2. Post-IPO Voting Commitments.
2.1 The parties acknowledge that at the time of the Initial Public Offering, the Board includes Mr. Charles, Mr. Milgrim, four designees of Abrams (the “Abrams designees”) and Paul S. Levy, a designee of GPV (“Mr. Levy”).
2.2 Mr. Charles hereby agrees, and agrees to cause his Controlled Affiliates, to vote all of the shares of Common Stock then owned by him and his Controlled Affiliates at any regular or special meeting of stockholders called for the purpose of the election of directors on the Board, or by written consent for the purpose of the election of directors on the Board, in each case, at which any of Mr. Milgrim, Mr. Levy, or any person identified by Abrams to Mr. Charles as an Abrams designee is standing for election as a director of the Company, in favor of the election of Mr. Milgrim, Mr. Levy and such Abrams designees, respectively, to the Board.
2.3 Mr. Milgrim hereby agrees, and agrees to cause his Controlled Affiliates, to vote all of the shares of Common Stock then owned by him and his Controlled Affiliates at any regular or special meeting of stockholders called for the purpose of the election of directors on the Board, or by written consent for the purpose of the election of directors on the Board, in each case, at which any of Mr. Charles, Mr. Levy, or any person identified by Abrams to Mr. Milgrim as an Abrams designee is standing for election as a director of the Company, in favor of the election of Mr. Charles, Mr. Levy and such Abrams designees, respectively, to the Board.
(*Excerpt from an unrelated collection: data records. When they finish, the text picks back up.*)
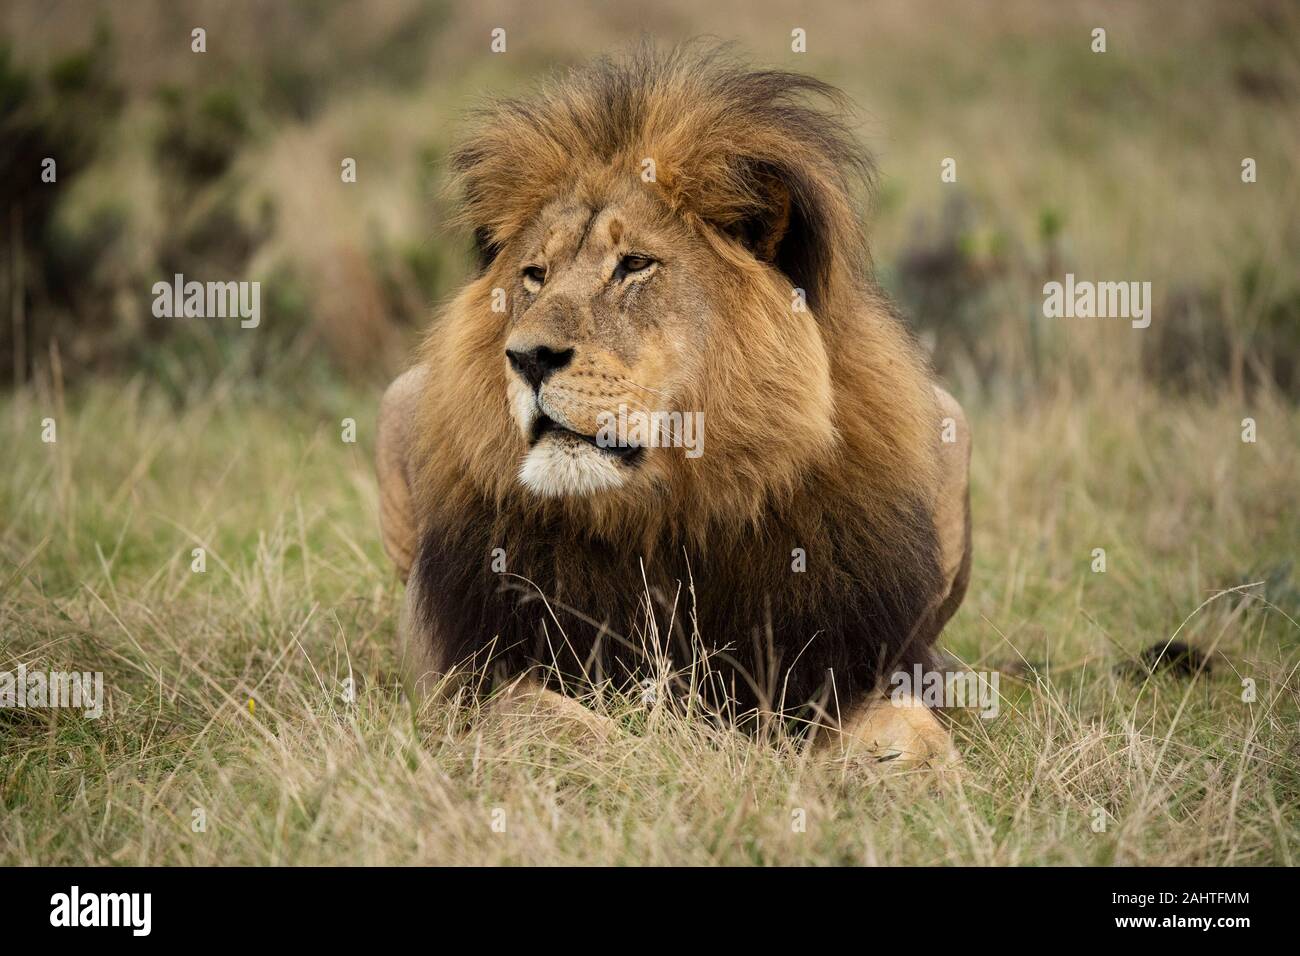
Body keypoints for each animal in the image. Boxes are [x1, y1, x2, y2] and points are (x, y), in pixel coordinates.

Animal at [371, 46, 972, 770]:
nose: (526, 357)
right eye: (534, 275)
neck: (666, 518)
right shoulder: (461, 678)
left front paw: (914, 773)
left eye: (634, 265)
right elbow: (549, 718)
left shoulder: (846, 658)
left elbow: (912, 730)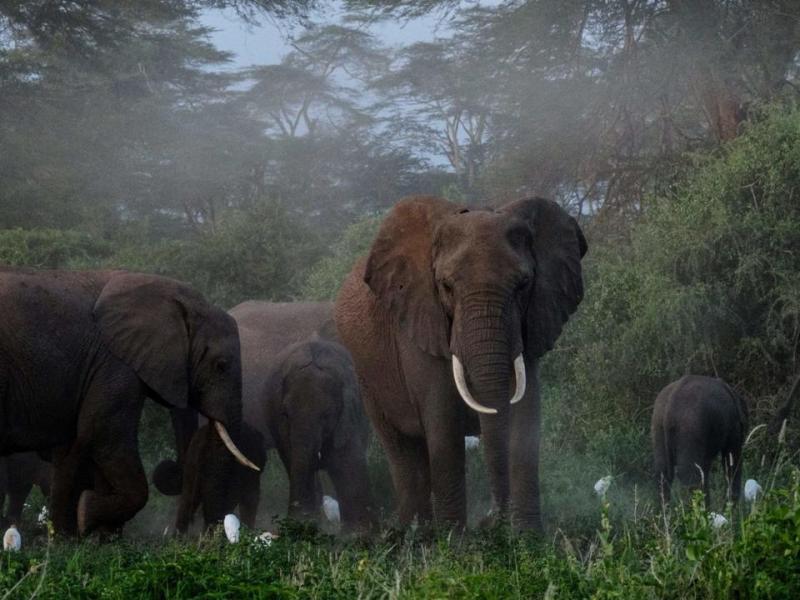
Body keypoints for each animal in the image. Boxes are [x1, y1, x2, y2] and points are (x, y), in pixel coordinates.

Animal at [0, 269, 257, 536]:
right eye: (221, 365)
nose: (170, 467)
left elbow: (74, 445)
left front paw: (75, 537)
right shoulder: (113, 363)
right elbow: (105, 436)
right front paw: (86, 514)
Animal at [335, 195, 587, 531]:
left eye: (523, 285)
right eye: (446, 286)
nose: (492, 521)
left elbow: (525, 417)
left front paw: (529, 538)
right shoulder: (419, 324)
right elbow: (443, 425)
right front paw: (455, 542)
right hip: (367, 377)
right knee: (403, 452)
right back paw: (415, 535)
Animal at [651, 375, 748, 506]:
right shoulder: (734, 426)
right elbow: (732, 459)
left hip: (658, 424)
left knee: (663, 473)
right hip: (691, 426)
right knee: (691, 476)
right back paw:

2.4 Abrams hereby agrees, and agrees to cause its Controlled Affiliates, to vote all of the shares of Common Stock then owned by Abrams and its Controlled Affiliates at any regular or special meeting of stockholders called for the purpose of the election of directors on the Board, or by written consent for the purpose of the election of directors on the Board, in each case, at which any of Mr. Charles, Mr. Milgrim, or Mr. Levy is standing for election as a director of the Company, in favor of the election of Mr. Charles, Mr. Milgrim and Mr. Levy, respectively, to the Board.
2.5 GPV hereby agrees, and agrees to cause its Controlled Affiliates, to vote all of the shares of Common Stock then owned by GPV and its Controlled Affiliates at any regular or special meeting of stockholders called for the purpose of the election of directors on the Board, or by written consent for the purpose of the election of directors on the Board, in each case, at which any of Mr. Charles, Mr. Milgrim, or any person identified by Abrams to GPV as an Abrams designee is standing for election as a director of the Company, in favor of the election of Mr. Charles, Mr. Milgrim, and such Abrams designees, respectively, to the Board.
3. Reporting Commitments
3.1 The Parties acknowledge and agree that, so long as this Agreement is in effect, the Parties hereto (i) may be deemed to be members of a “group” for purposes of Section 13(d) of the Exchange Act (“Section 13(d)”); and (ii) shall disclose the existence of this Agreement in all filings made pursuant to Section 13(d); provided that each Party may expressly disclaim the formation of any such group in any such Section 13(d) filing.
3.2 Each Party agrees that it will promptly (within two (2) business days) inform the other Parties in writing of any acquisition by such Party or any of its Controlled Affiliates of any shares of Common Stock (or securities convertible or exercisable into Common Stock).